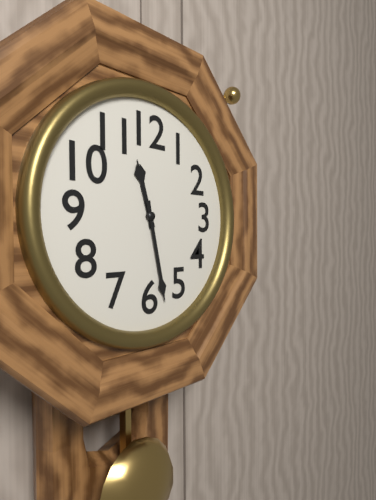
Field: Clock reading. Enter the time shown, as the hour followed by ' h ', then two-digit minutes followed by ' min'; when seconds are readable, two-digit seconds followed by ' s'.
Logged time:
11 h 28 min
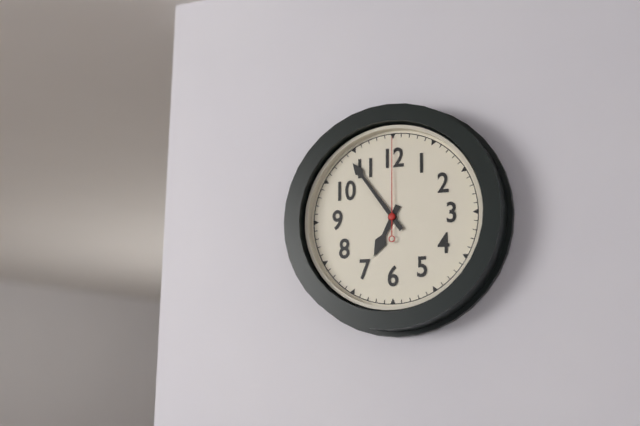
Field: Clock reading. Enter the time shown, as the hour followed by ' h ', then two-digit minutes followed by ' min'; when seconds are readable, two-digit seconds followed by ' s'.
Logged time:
6 h 54 min 00 s
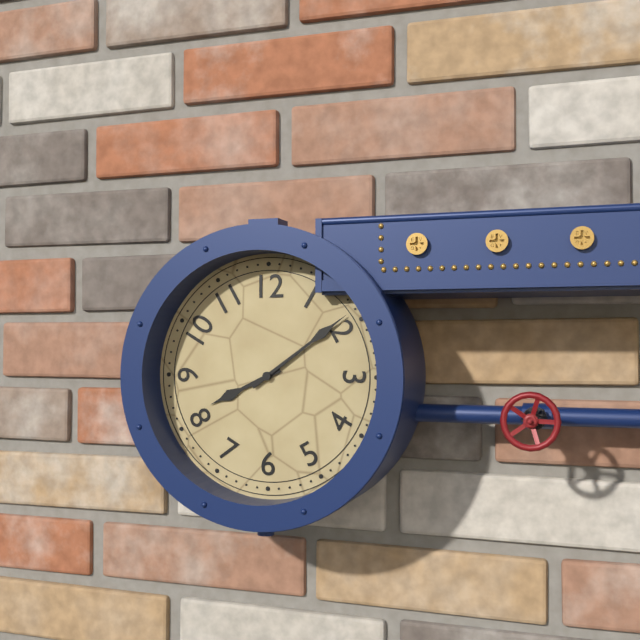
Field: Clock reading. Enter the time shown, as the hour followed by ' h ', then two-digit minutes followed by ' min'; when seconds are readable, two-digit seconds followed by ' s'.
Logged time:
8 h 09 min
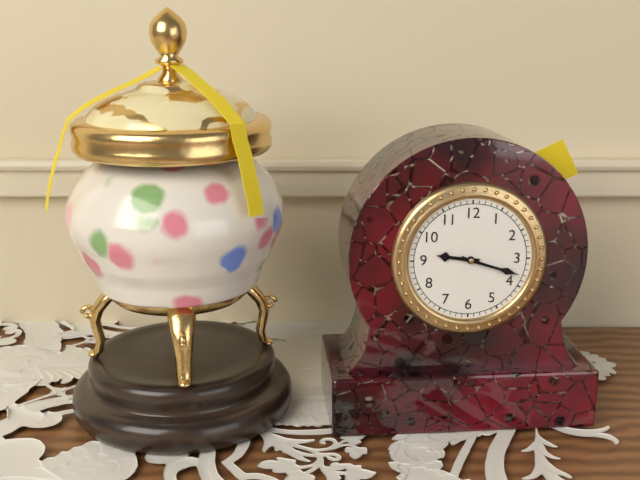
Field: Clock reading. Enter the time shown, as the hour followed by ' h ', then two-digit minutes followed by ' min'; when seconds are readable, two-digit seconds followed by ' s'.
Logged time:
9 h 18 min
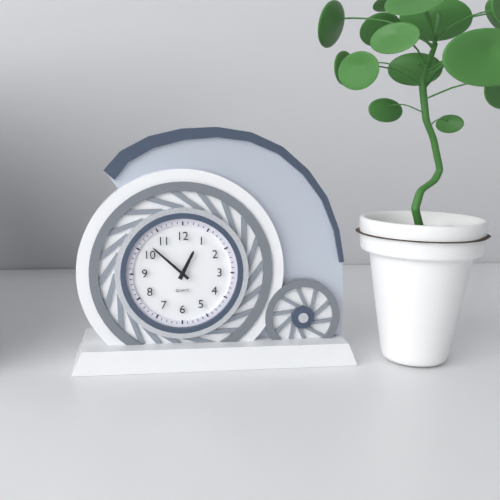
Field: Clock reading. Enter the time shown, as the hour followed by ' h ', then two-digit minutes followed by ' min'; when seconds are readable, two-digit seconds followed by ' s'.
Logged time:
12 h 52 min
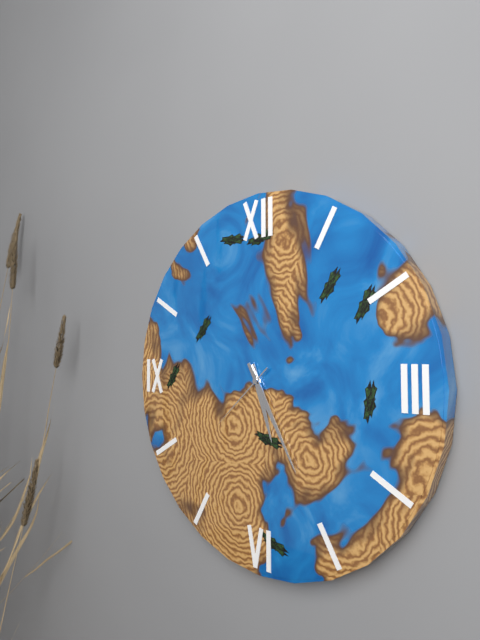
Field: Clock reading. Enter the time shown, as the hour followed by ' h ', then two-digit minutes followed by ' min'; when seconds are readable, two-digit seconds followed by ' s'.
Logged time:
5 h 25 min 38 s
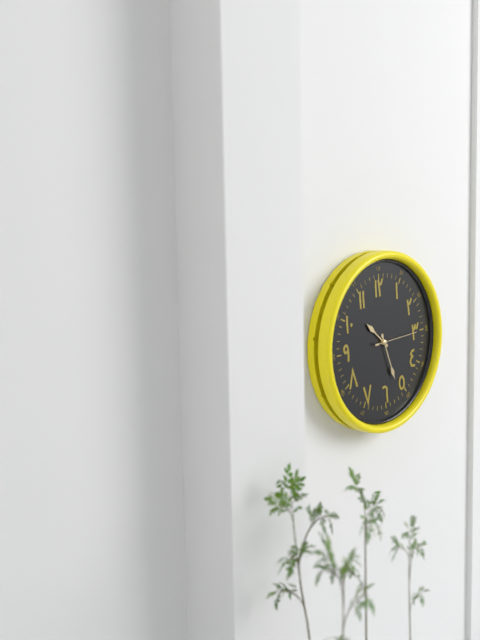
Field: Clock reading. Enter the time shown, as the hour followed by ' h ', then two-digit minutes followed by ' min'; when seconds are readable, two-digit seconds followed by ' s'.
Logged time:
10 h 27 min 15 s
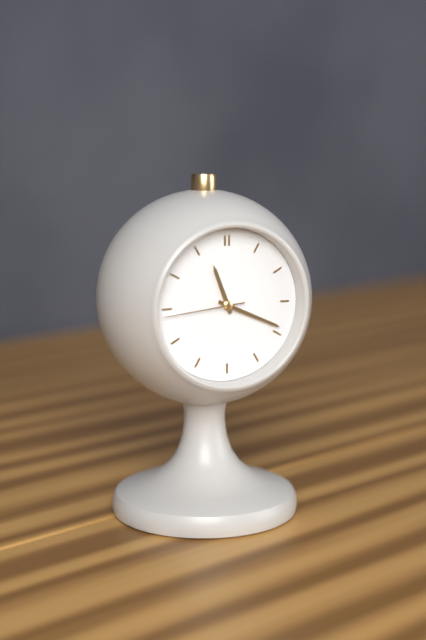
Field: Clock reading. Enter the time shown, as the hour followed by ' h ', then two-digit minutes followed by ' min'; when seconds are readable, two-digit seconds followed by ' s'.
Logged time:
11 h 19 min 44 s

§ **Task requirements**
Write out the rows word for word from their start up to and including the line with "10 h 27 min 15 s", and leave the pictures out.

§ **Task response**
Field: Clock reading. Enter the time shown, as the hour followed by ' h ', then two-digit minutes followed by ' min'; when seconds are readable, two-digit seconds followed by ' s'.
Logged time:
11 h 28 min
Field: Clock reading. Enter the time shown, as the hour followed by ' h ', then two-digit minutes followed by ' min'; when seconds are readable, two-digit seconds followed by ' s'.
Logged time:
6 h 54 min 00 s
Field: Clock reading. Enter the time shown, as the hour followed by ' h ', then two-digit minutes followed by ' min'; when seconds are readable, two-digit seconds followed by ' s'.
Logged time:
8 h 09 min
Field: Clock reading. Enter the time shown, as the hour followed by ' h ', then two-digit minutes followed by ' min'; when seconds are readable, two-digit seconds followed by ' s'.
Logged time:
9 h 18 min
Field: Clock reading. Enter the time shown, as the hour followed by ' h ', then two-digit minutes followed by ' min'; when seconds are readable, two-digit seconds followed by ' s'.
Logged time:
12 h 52 min
Field: Clock reading. Enter the time shown, as the hour followed by ' h ', then two-digit minutes followed by ' min'; when seconds are readable, two-digit seconds followed by ' s'.
Logged time:
5 h 25 min 38 s
Field: Clock reading. Enter the time shown, as the hour followed by ' h ', then two-digit minutes followed by ' min'; when seconds are readable, two-digit seconds followed by ' s'.
Logged time:
10 h 27 min 15 s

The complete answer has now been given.